The manufacturing process at Krueger Trailers is unique in the way it builds its products in a static position on the shop floor, rather than on a moving production line. Components are assembled in a jig that is able to rotate to facilitate all the various positions required for 100 percent welding efficiency, together with simplifying the fitment of the suspension and axle systems. The use of the jig system is superior to other options such as the use of string lines to keep all components in correct symmetry during the welding process.
After initial assembly, the trailer is sandblasted and then painted in the customer’s colour scheme, before moving to the fitout bay where airlines, electrical systems, mud flaps and tyres are fitted to complete the trailer prior to customer delivery.
Build specifications can be customised to individual preferences and requirements to include specific componentry, especially with axle and suspension equipment. Standard axles are K-Hitch, with available alternatives such as Hendrickson, SAF and BPW.
Grant explained the unique nature of Australian customers, most of whom require very specific and individual equipment. As such, it’s rare to ever get two trailers the same, with each customer highlighting different needs and priorities including the choice of axles and suspensions, heights, lengths, fridge motor choice, airbag or spring suspension, disc or drum brakes and EBS or ABS braking systems. When queried on the take-up of ABS/EBS since it was made mandatory on all new trailers, Grant stated that the far majority opt for EBS arrangements; however, the build preference is still split evenly when specifying disc or drum brakes.
Krueger has developed a unique feature in conjunction with Hendrickson EBS with the automatic lowering/raising of axles dependent upon load weight, which is particularly relevant for the container industry.
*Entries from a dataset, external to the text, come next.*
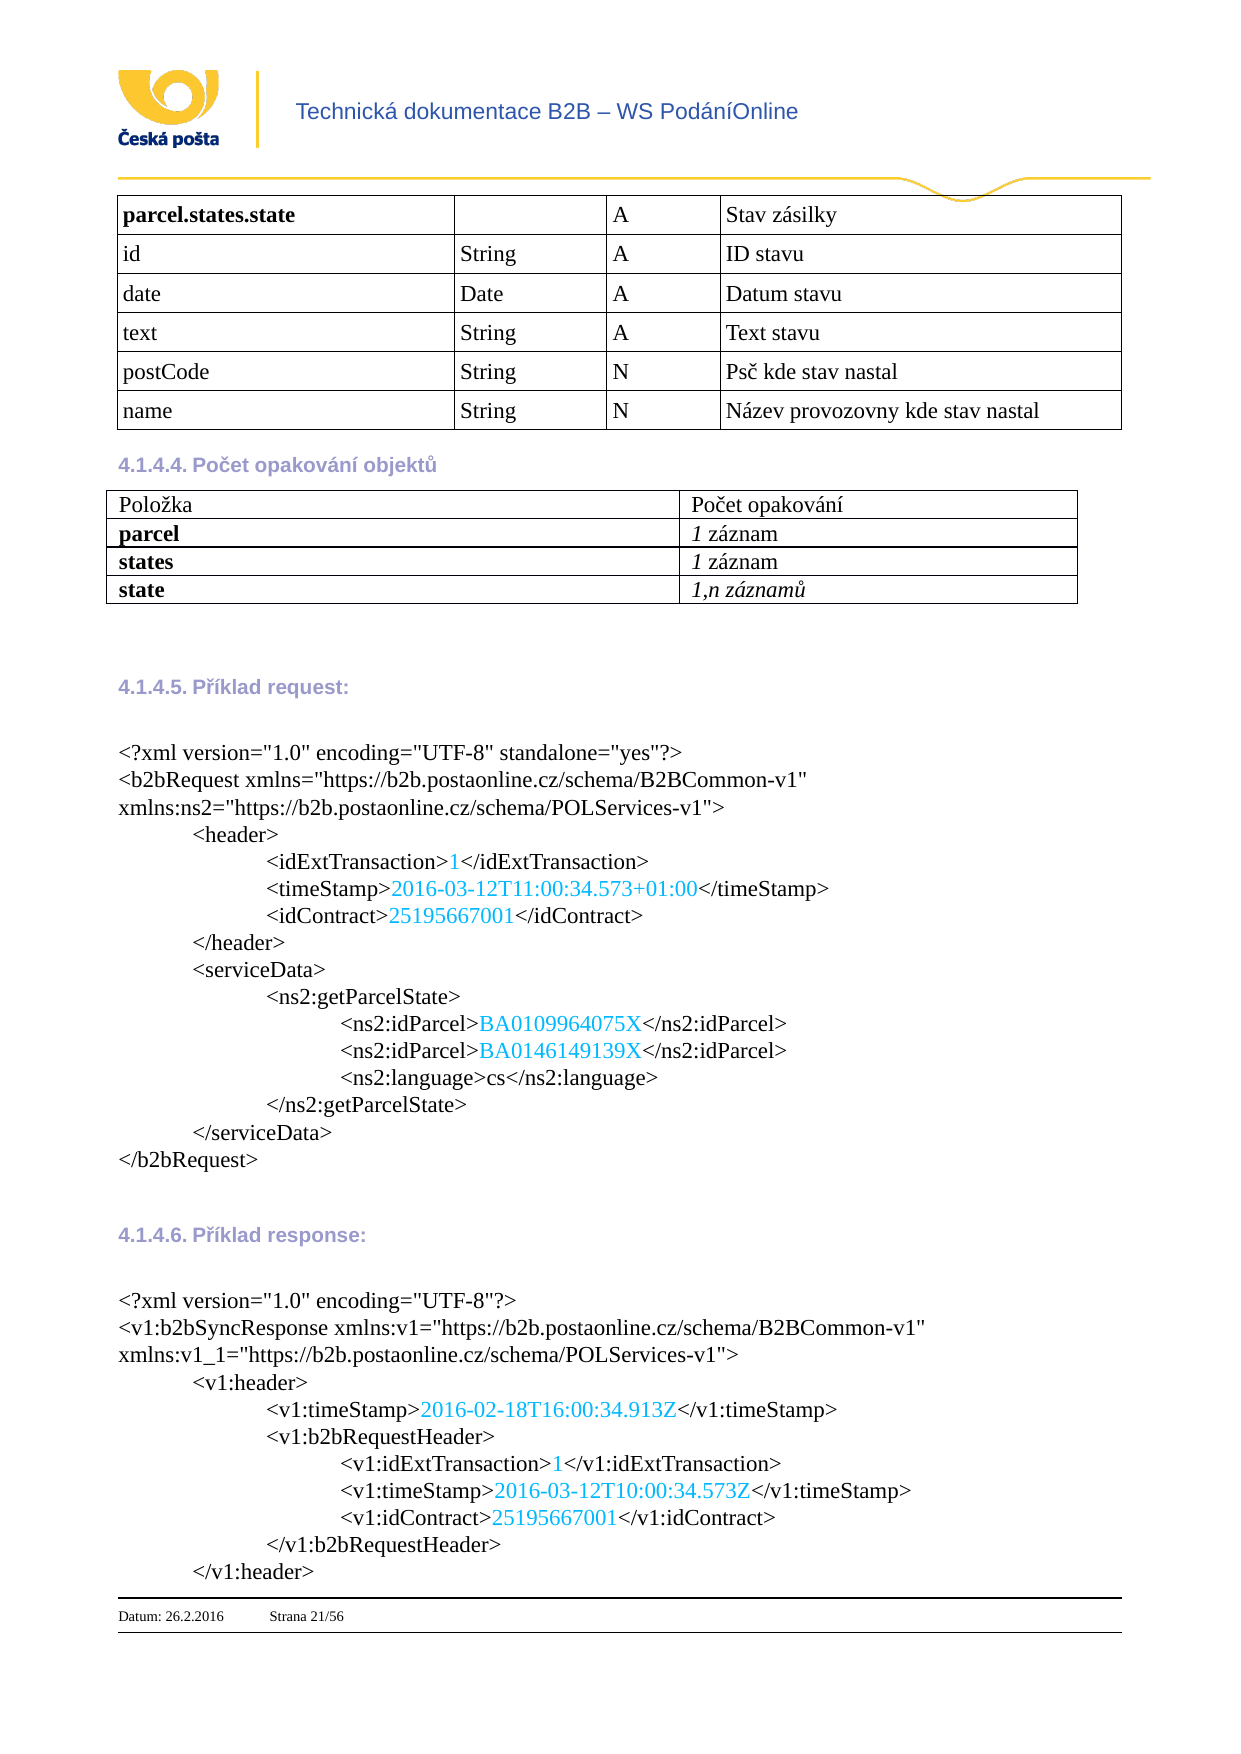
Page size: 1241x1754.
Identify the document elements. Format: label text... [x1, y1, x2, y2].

text </header> [118, 929, 1122, 956]
table_cell 1 záznam [680, 519, 1077, 546]
table_cell String [455, 391, 606, 429]
table_cell state [107, 576, 679, 603]
table_cell A [607, 196, 720, 234]
table_cell postCode [118, 352, 454, 390]
text </b2bRequest> [118, 1145, 1122, 1172]
table_cell parcel [107, 519, 679, 546]
text <header> [118, 820, 1122, 847]
table_cell Date [455, 274, 606, 312]
text <ns2:idParcel>BA0146149139X</ns2:idParcel> [118, 1037, 1122, 1064]
table_header Počet opakování [680, 491, 1077, 518]
table_cell [455, 196, 606, 234]
text </v1:header> [118, 1558, 1122, 1585]
table_cell A [607, 235, 720, 273]
text <v1:timeStamp>2016-02-18T16:00:34.913Z</v1:timeStamp> [118, 1395, 1122, 1422]
table_cell 1,n záznamů [680, 576, 1077, 603]
text <idContract>25195667001</idContract> [118, 902, 1122, 929]
table_cell A [607, 274, 720, 312]
table_cell id [118, 235, 454, 273]
text <v1:header> [118, 1368, 1122, 1395]
picture [118, 70, 219, 148]
text </serviceData> [118, 1118, 1122, 1145]
text </ns2:getParcelState> [118, 1091, 1122, 1118]
text <ns2:language>cs</ns2:language> [118, 1064, 1122, 1091]
picture [118, 177, 1151, 202]
table_cell states [107, 548, 679, 574]
subtitle Příklad response: [118, 1220, 1122, 1247]
text <b2bRequest xmlns="https://b2b.postaonline.cz/schema/B2BCommon-v1" xmlns:ns2="https://b2b.postaonline.cz/schema/POLServices-v1"> [118, 766, 1122, 820]
text <ns2:idParcel>BA0109964075X</ns2:idParcel> [118, 1010, 1122, 1037]
subtitle Příklad request: [118, 672, 1122, 699]
table_cell N [607, 391, 720, 429]
text <v1:b2bRequestHeader> [118, 1422, 1122, 1449]
table_cell text [118, 313, 454, 351]
text <v1:b2bSyncResponse xmlns:v1="https://b2b.postaonline.cz/schema/B2BCommon-v1" xmlns:v1_1="https://b2b.postaonline.cz/schema/POLServices-v1"> [118, 1314, 1122, 1368]
table_cell Psč kde stav nastal [721, 352, 1121, 390]
text <v1:timeStamp>2016-03-12T10:00:34.573Z</v1:timeStamp> [118, 1477, 1122, 1504]
text <ns2:getParcelState> [118, 983, 1122, 1010]
text <idExtTransaction>1</idExtTransaction> [118, 847, 1122, 874]
text <timeStamp>2016-03-12T11:00:34.573+01:00</timeStamp> [118, 874, 1122, 902]
table_cell N [607, 352, 720, 390]
text <serviceData> [118, 956, 1122, 983]
table_cell Datum stavu [721, 274, 1121, 312]
table_cell parcel.states.state [118, 196, 454, 234]
table_cell Stav zásilky [721, 196, 1121, 234]
table_cell Text stavu [721, 313, 1121, 351]
subtitle Počet opakování objektů [118, 451, 1122, 478]
table_cell String [455, 235, 606, 273]
text <v1:idContract>25195667001</v1:idContract> [118, 1504, 1122, 1531]
text <?xml version="1.0" encoding="UTF-8" standalone="yes"?> [118, 739, 1122, 766]
text <v1:idExtTransaction>1</v1:idExtTransaction> [118, 1449, 1122, 1477]
table_cell 1 záznam [680, 548, 1077, 574]
table_cell ID stavu [721, 235, 1121, 273]
table_header Položka [107, 491, 679, 518]
table_cell A [607, 313, 720, 351]
table_cell date [118, 274, 454, 312]
table_cell name [118, 391, 454, 429]
table_cell String [455, 313, 606, 351]
text <?xml version="1.0" encoding="UTF-8"?> [118, 1287, 1122, 1314]
table_cell String [455, 352, 606, 390]
text </v1:b2bRequestHeader> [118, 1531, 1122, 1558]
table_cell Název provozovny kde stav nastal [721, 391, 1121, 429]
For example, if a B-double skel delivers a 20’ and a 40’ container, at maximum weights to the wharf, all axles are automatically lowered onto the ground. When a skel is loaded with two empty boxes, the EBS system will automatically lift up two axles on each tri group, enabling the combination to be driven with just one axle of each tri group, which reduces fuel use through reduced drag and tyre wear.
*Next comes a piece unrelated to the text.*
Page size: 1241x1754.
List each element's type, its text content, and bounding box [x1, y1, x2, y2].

Grant believes this availability of uniquely tailored transport solutions through the use of Australian designed and built trailers will remain the preferred choice, especially when compared to fully imported trailers where, typically, one size fits all. Furthermore, Grant believes Australian built product has a distinct advantage in the construction and strength required to carry heavier loads, over worse roads and longer distances – often being kept for longer periods of times than normal in other fleet markets.